» **DOCUMENT SOURCE**
-=-=-=-=-

II- La permanence du sentiment amoureux (v. 7 à 12)

- Si l’amour disparaît, le poète et son sentiment perdurent. Cette permanence est révélée par le
verbe au présent « je demeure » (à la fin du vers 6) qui met l’accent sur une immuabilité.
- Dans ce deuxième quatrain, le poète semble rester maître du temps, comme le souligne le champ
lexical de la permanence : « demeure ; restons ; éternels ».
- Les répétitions « Les mains dans les mains », « restons face à face » créent un effet miroir,
dessinant deux êtres amoureux qui se reflètent l’un l’autre en recréant l’image d’un amour
réciproque.
- L’hypallage « sous le pont de nos bras » instaure une correspondance entre les sentiments et le
paysage qui se veulent inchangeables.
- La sonorité qu’on entend dès le début dans « Pont » retrouve son écho dans l’assonance en [ON] :
« restons ; pont ; onde » qui vient renforcer l’image du pont et par extension, le parallélisme avec
les bras.
- Cette harmonie suggérée se trouve toutefois brisée par le connecteur d’opposition « Tandis que »,
l’adjectif péjoratif « lasse » exprimant la mélancolie ainsi que l’effet miroir qui ne serait qu’un
miroitement dans l’eau de la Seine, le tout illustrant l’illusion et la fragilité de cet amour.
III- La souffrance de l’absence (v.13 à 18)

Le troisième quatrain enchaîne avec le thème de la solitude et de la mélancolie.


-La comparaison « L’amour s’en va comme cette eau courante » et la reprise anaphorique «
L’amour s’en va » sur le ton catégorique du présent de vérité générale, sonnent comme un
aphorisme, voire une sentence : la fuite inéluctable du temps est pareille à la fuite inexorable de
l’amour.
-La paronomase à la rime des vers 15-16 : vie est lente/violente et la diérèse « vi-o-lente » insistent
sur la douleur du poète qui met fin à son ultime espérance. Cette dernière se traduit par une
tentative désespérée de s’opposer à la continuité du courant qui emporte son amour, une tentative
qui se solde par un échec.
-L’allégorie « L’Espérance » constitue une référence intertextuelle au poème « Spleen IV » du
recueil Les Fleurs du Mal de Baudelaire : « où l’Esperance comme une chauve-souris / S’en va
battant de son aile timide ». Personnifiée et qualifiée par la brutalité « violente », cette « Espérance
» se transforme ainsi en un opposant, voire un bourreau. Dès lors, par le biais de cette
intertextualité, Apollinaire exprime son propre mal-être, à l’instar du spleen baudelairien.

-=-=-=-=-

» **DONNÉES FOURNIES**
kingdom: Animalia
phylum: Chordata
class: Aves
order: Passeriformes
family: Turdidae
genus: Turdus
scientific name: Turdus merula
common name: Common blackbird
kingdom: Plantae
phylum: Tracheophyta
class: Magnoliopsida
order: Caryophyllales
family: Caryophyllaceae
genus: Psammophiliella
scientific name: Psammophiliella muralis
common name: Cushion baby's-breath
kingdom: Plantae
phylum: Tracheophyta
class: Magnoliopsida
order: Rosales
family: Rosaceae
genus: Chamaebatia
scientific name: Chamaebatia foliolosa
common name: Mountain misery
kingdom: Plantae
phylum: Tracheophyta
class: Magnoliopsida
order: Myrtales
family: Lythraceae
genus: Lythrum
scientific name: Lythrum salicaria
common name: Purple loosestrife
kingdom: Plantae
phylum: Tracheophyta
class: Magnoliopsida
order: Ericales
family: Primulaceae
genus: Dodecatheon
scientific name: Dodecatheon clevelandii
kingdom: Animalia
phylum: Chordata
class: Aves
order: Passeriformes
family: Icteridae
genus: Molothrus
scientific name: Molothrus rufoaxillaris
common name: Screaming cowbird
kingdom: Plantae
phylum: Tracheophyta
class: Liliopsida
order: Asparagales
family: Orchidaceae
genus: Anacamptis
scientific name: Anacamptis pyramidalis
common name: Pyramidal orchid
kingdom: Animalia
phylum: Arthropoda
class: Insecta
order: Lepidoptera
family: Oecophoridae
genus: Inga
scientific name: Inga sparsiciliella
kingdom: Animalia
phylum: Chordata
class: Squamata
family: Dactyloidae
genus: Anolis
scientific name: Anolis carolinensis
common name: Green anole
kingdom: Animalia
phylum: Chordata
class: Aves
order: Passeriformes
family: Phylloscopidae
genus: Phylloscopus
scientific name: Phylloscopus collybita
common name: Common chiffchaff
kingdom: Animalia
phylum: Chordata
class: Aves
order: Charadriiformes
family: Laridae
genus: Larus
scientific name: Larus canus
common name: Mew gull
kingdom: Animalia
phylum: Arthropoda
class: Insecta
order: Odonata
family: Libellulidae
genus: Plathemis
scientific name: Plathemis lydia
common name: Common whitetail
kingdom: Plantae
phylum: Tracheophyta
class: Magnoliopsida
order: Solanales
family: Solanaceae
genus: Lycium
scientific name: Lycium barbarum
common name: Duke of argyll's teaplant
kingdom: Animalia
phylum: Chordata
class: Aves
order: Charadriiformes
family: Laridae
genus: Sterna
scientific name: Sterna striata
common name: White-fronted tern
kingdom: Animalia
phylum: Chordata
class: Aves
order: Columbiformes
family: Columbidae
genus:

-=-=-=-=-

» **EXERCICE À FAIRE**
Répondez à ces questions à partir du commentaire sur le poème d'Apollinaire :
(a) Dans la partie II, quels mots forment le champ lexical de la permanence ?
(b) Dans la partie III, à quel poème et à quel recueil de Baudelaire renvoie l'allégorie « L'Espérance » ?
(c) Quelle paronomase se trouve à la rime des vers 15-16 ?

» **RÉPONSE ATTENDUE**
(a) « demeure ; restons ; éternels ».
(b) Au poème « Spleen IV », du recueil Les Fleurs du Mal.
(c) vie est lente/violente.